§ BRIEF:
Copy each line of the entries that includes the word "during".

§ MATERIAL FOR THIS EXERCISE:
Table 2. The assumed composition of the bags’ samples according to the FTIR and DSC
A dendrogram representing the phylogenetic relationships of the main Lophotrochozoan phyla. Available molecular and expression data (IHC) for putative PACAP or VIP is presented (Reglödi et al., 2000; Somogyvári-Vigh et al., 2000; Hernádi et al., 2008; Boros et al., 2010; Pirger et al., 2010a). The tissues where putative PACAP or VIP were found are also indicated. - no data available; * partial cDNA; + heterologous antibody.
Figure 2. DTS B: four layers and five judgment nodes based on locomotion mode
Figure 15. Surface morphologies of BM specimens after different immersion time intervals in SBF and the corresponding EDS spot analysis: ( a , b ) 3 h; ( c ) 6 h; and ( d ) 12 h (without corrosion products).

...

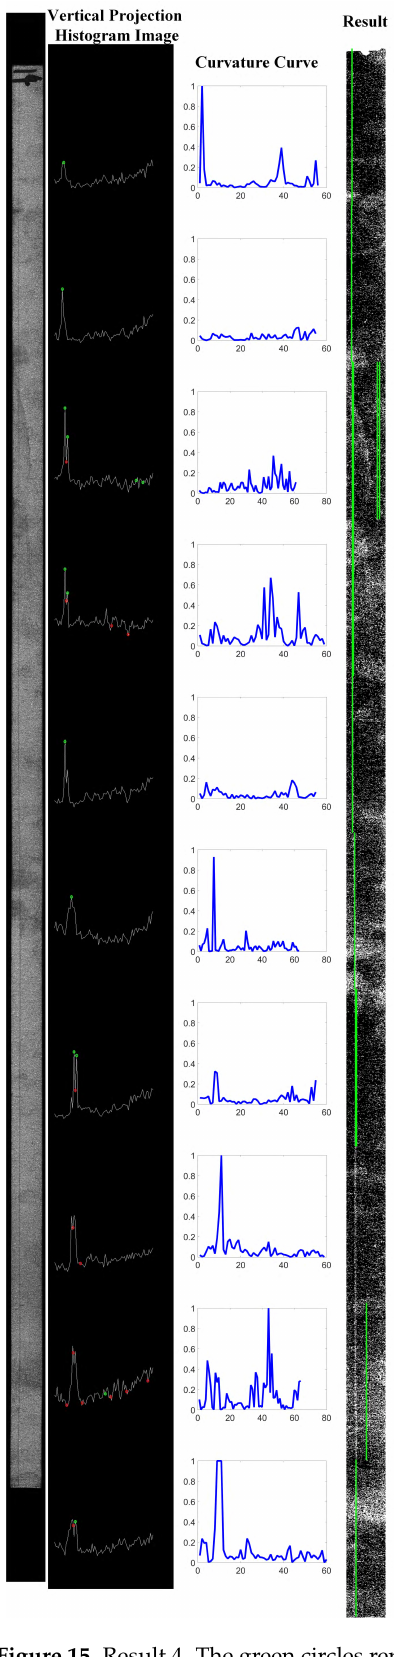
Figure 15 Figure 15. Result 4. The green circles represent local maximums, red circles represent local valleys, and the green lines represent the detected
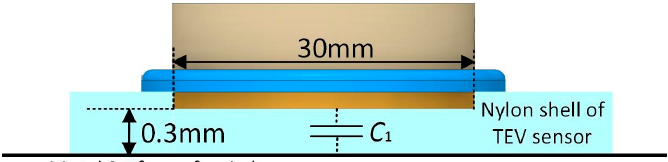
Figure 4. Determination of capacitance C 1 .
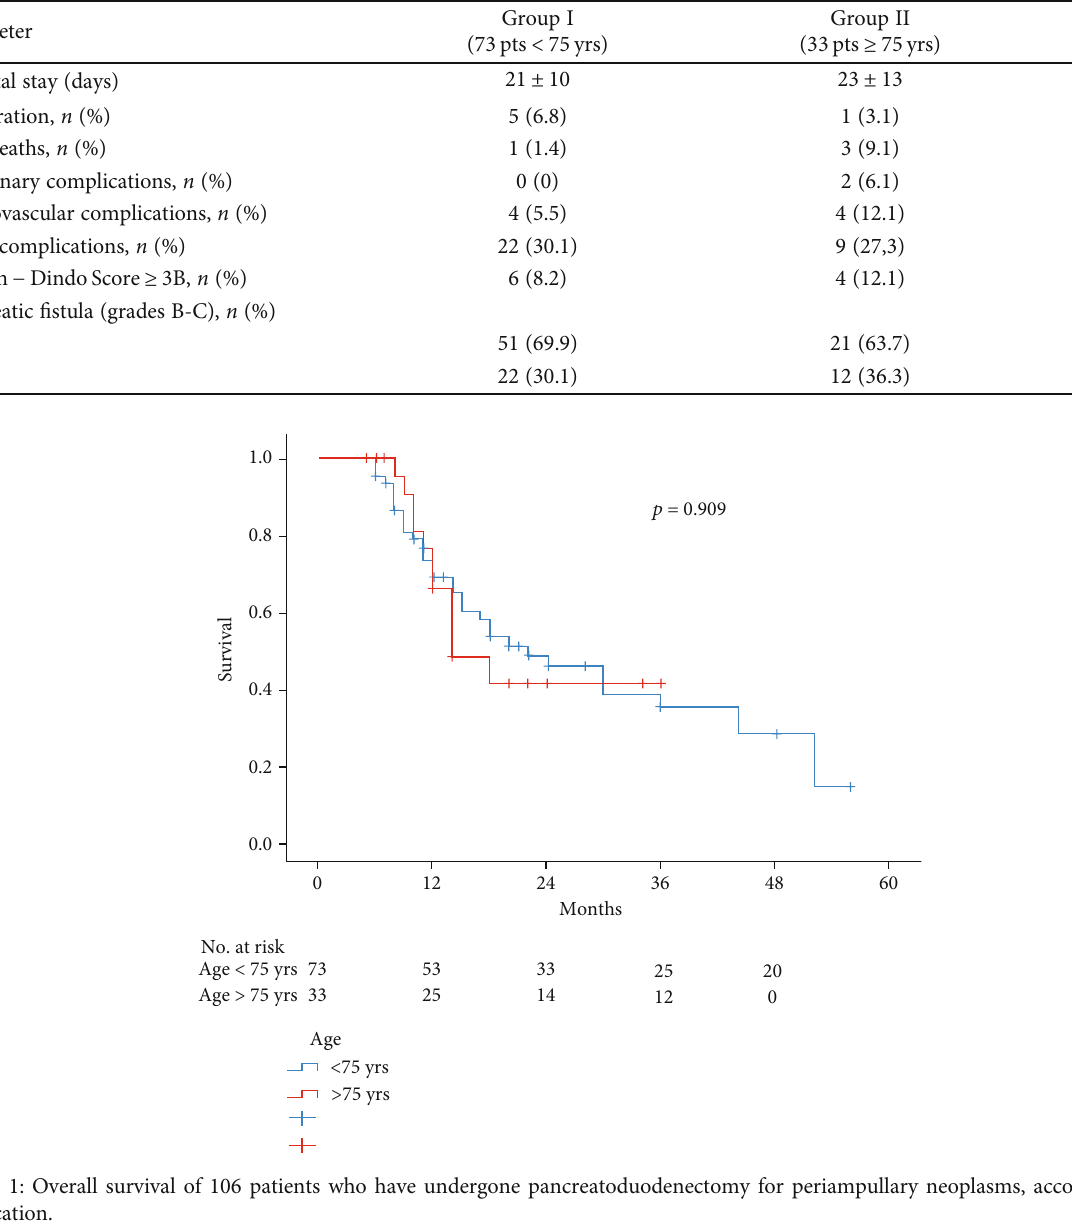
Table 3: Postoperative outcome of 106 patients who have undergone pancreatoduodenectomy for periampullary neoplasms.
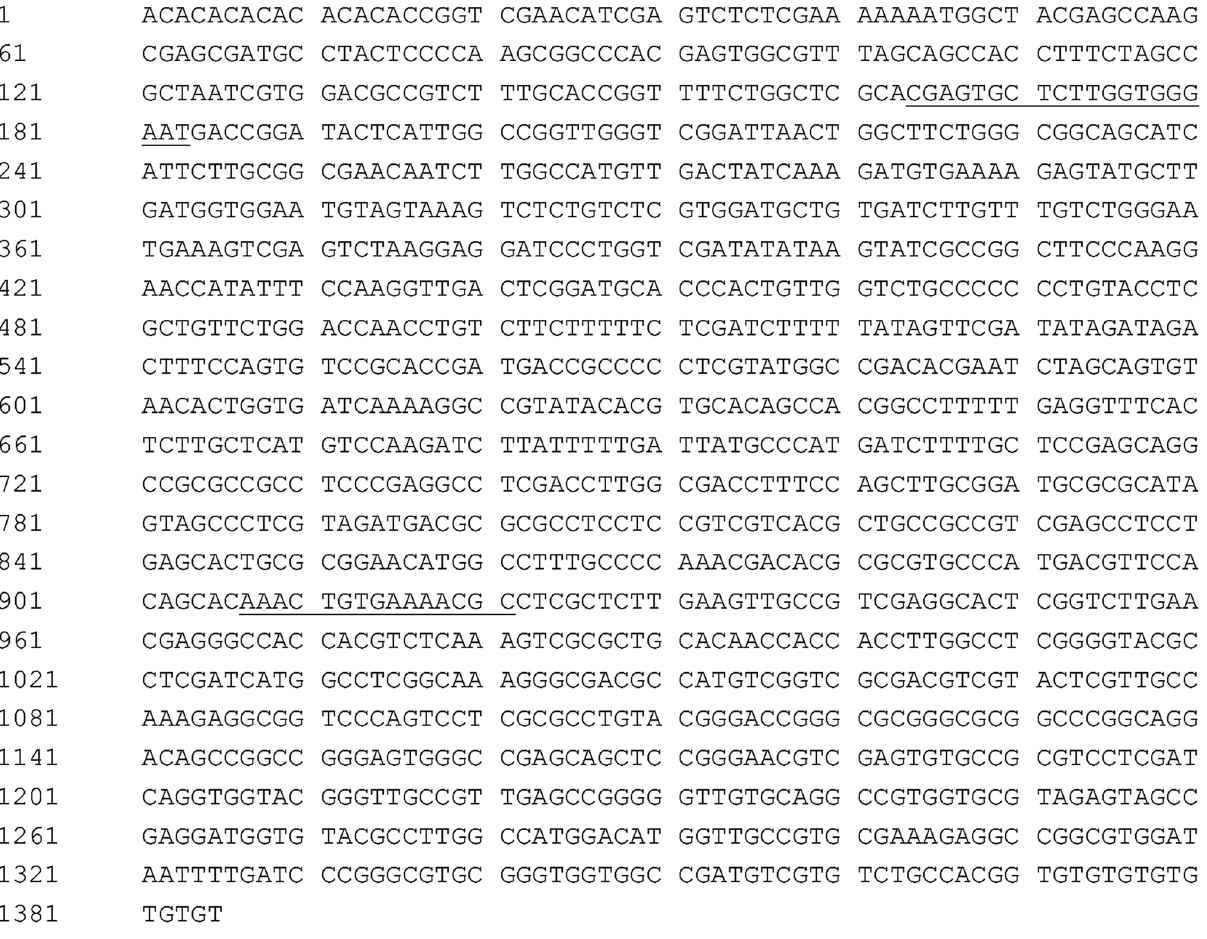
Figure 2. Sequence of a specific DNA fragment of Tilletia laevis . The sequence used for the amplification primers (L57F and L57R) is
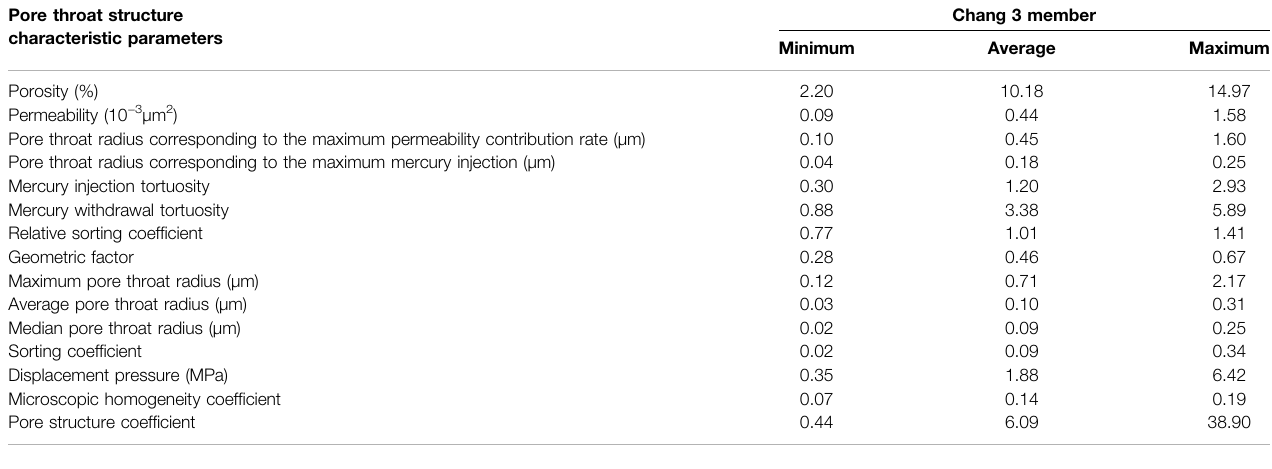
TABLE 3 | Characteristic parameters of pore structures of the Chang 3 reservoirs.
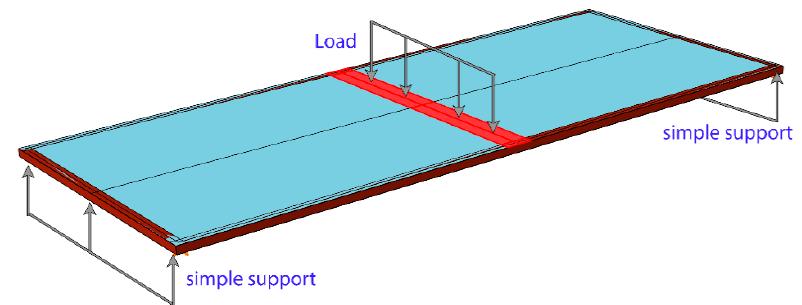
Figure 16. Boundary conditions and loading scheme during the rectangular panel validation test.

==

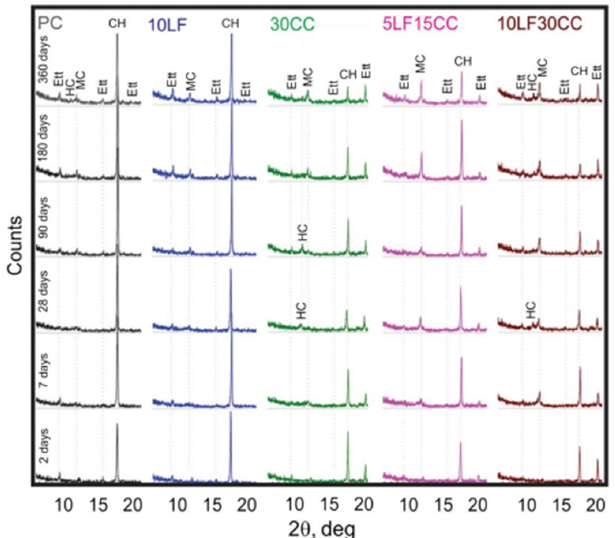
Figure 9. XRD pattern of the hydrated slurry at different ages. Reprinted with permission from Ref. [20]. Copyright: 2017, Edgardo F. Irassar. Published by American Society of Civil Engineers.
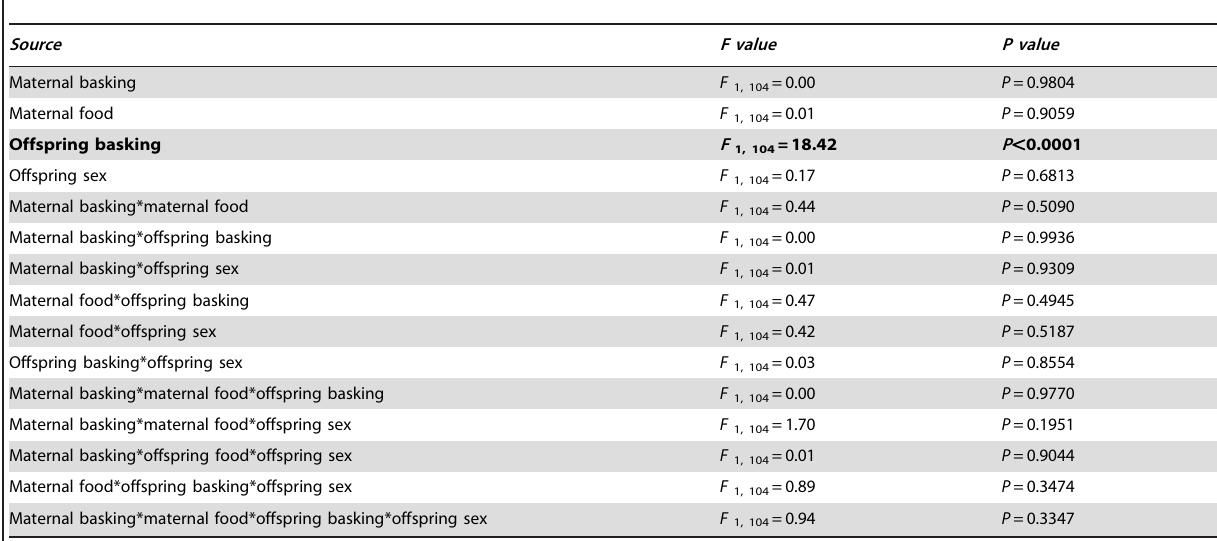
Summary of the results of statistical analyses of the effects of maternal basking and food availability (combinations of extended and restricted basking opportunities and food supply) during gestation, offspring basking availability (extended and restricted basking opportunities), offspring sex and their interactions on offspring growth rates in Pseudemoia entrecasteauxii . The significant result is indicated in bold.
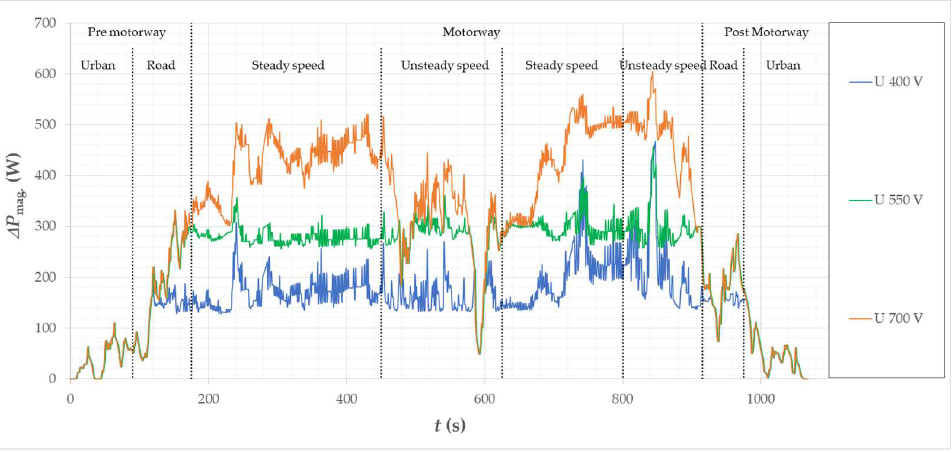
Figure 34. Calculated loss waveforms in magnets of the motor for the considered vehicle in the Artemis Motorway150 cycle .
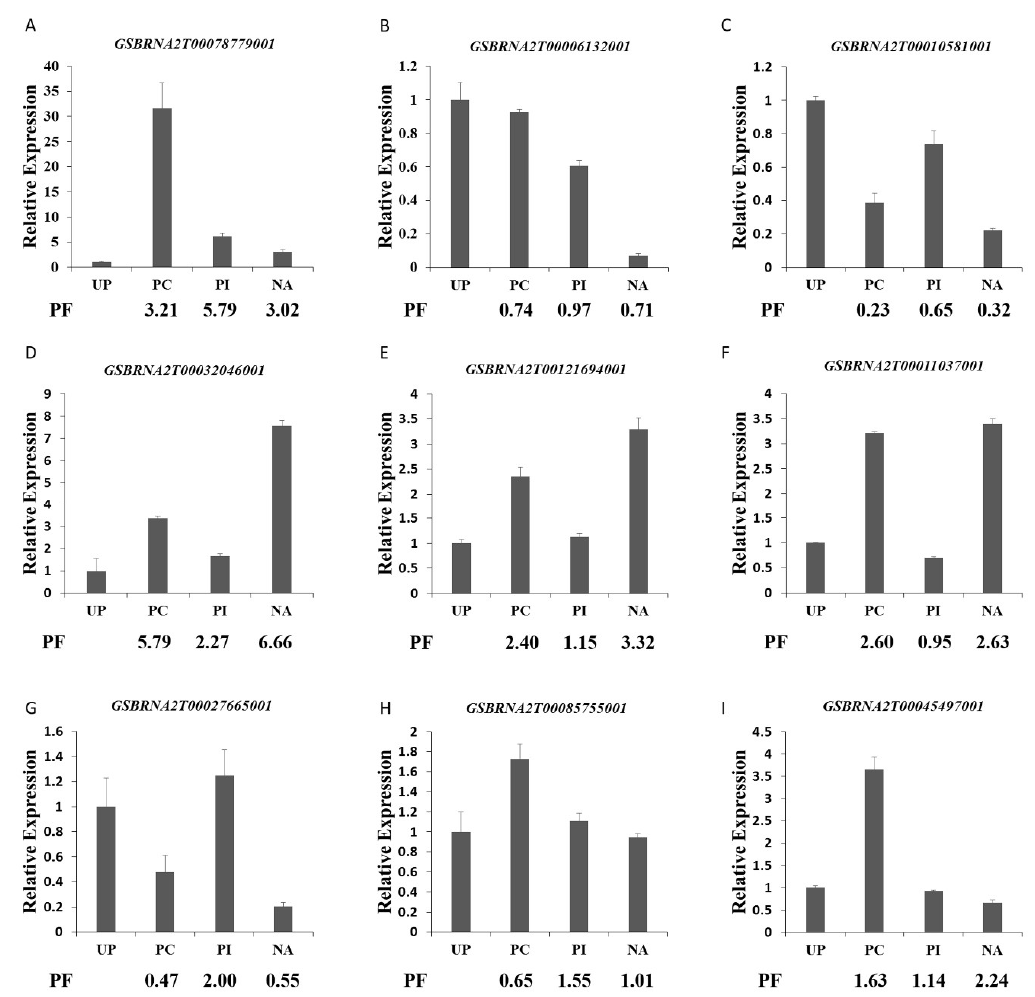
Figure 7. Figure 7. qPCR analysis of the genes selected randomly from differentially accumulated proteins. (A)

§ ANSWER TO THIS EXERCISE:
Figure 16. Boundary conditions and loading scheme during the rectangular panel validation test.
Summary of the results of statistical analyses of the effects of maternal basking and food availability (combinations of extended and restricted basking opportunities and food supply) during gestation, offspring basking availability (extended and restricted basking opportunities), offspring sex and their interactions on offspring growth rates in Pseudemoia entrecasteauxii . The significant result is indicated in bold.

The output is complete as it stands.